# Logic in Max. Memory test



## walky (Aug 19, 2004)

Hi,

I've been running ATITool 0.0.2.0 for over 2 hours now to find the Max. Memory frequency.
I'm wondering why the test starts at a high frequency (can't remember which, but higher than the default) and goes down: it's now testing 307.5 MHz when the default speed is 338 MHz.... What's the use proceeding downwards?

Haven't tried the GPU yet.

Thx for any feedback

Walky

HIS 9800 Pro
GPU: R350
RAM: HY5DU283222 AF-28
OS: XP Pro SP1a


----------



## walky (Aug 19, 2004)

Ooops, I know (unfortunately) where this comes from: at 300 MHz, I stopped the test and checked the log. The test upped the memory to 353.10 MHz then started to get errors, so it back-up continuously and EVEN AT 300 MHz, there were still errors!!!

This sucks, no wonder I had "snow" when playing Doom 3 at 800*600 without any overclocking!

I Guess I'll have to hassle the shop I bought it from again, I already took it back because the TV-out showed darker bars scrolling down the screen. They supposedly changed it but nothing changed. I contacted HIS directly and they had never heard of this problem before, I sent them a thread I found of someone else with the same quality problem, but no feedback for some weeks now....

Disappointed in HIS.

Walky


----------



## coolmig77 (Sep 2, 2004)

There are some cards that get all corrupt if you pass some limit, with my brother I overclocked an old little Powercolor Radeon 7000 (1 pipeline :-D) and could not get up more than 170MHz on both Core/Mem because the card went very corrupt and the only solution was to reboot and voila everything normal again thanks to heaven with no permanent damage.
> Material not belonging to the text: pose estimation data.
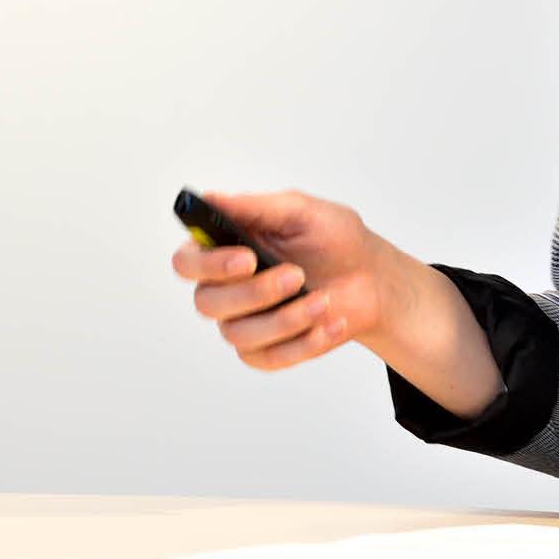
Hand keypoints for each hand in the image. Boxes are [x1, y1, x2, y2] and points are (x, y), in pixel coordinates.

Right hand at [172, 189, 383, 373]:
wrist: (371, 279)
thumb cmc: (333, 241)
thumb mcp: (301, 212)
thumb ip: (255, 208)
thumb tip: (211, 200)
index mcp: (224, 249)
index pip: (187, 262)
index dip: (208, 264)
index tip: (247, 258)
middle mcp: (225, 288)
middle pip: (207, 303)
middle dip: (254, 292)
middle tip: (295, 275)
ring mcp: (243, 322)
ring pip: (238, 334)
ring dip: (285, 319)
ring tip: (323, 300)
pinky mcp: (266, 351)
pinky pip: (269, 358)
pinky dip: (304, 343)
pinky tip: (330, 324)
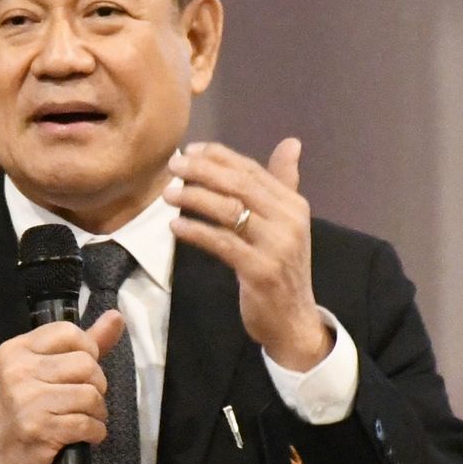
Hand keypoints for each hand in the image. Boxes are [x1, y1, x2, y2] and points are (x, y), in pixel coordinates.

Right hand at [0, 309, 129, 463]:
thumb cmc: (24, 409)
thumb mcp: (43, 370)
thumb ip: (82, 343)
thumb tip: (117, 316)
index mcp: (16, 350)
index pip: (69, 332)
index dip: (87, 351)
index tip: (80, 370)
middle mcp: (18, 371)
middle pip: (86, 364)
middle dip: (96, 385)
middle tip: (83, 399)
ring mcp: (27, 401)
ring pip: (90, 394)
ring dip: (97, 411)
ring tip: (84, 418)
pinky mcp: (40, 429)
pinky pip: (87, 423)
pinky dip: (95, 432)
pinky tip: (83, 435)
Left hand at [167, 137, 330, 372]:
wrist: (294, 320)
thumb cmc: (282, 269)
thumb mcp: (286, 224)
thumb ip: (282, 184)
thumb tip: (291, 143)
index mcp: (294, 204)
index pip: (252, 170)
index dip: (219, 156)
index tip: (190, 150)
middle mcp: (289, 220)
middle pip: (239, 185)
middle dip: (202, 171)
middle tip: (173, 166)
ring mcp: (276, 246)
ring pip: (229, 210)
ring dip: (194, 198)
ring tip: (168, 194)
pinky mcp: (260, 270)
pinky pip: (222, 243)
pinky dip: (196, 232)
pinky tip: (176, 226)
We was so freak scared!

I think that is your case, try to recognize your mem limit to not pass it and besides start to OC your core. Maybe the best OCing cards are they that doesn´t show that freaky "permanent" corrupting when close to the limits... my 9600pro is one of those that show little errors when getting to the max, like it should be. Smooth!


----------



## foreignkid (Sep 2, 2004)

coolmig77 said:
			
		

> There are some cards that get all corrupt if you pass some limit, with my brother I overclocked an old little Powercolor Radeon 7000 (1 pipeline :-D) and could not get up more than 170MHz on both Core/Mem because the card went very corrupt and the only solution was to reboot and voila everything normal again thanks to heaven with no permanent damage. We was so freak scared!
> 
> I think that is your case, try to recognize your mem limit to not pass it and besides start to OC your core. Maybe the best OCing cards are they that doesn´t show that freaky "permanent" corrupting when close to the limits... my 9600pro is one of those that show little errors when getting to the max, like it should be. Smooth!


Used to use atitool 0.18 on my radeon 7k. On some cards it is necessary to slow down the clock increases. Default clock increase is at 3 seconds i think, and I had problems with corruption a lot once atitool took my mem up past its limit and back down. It really helps corruption if you set the time between increases to 6-10 seconds, even though it slows down your find max.


----------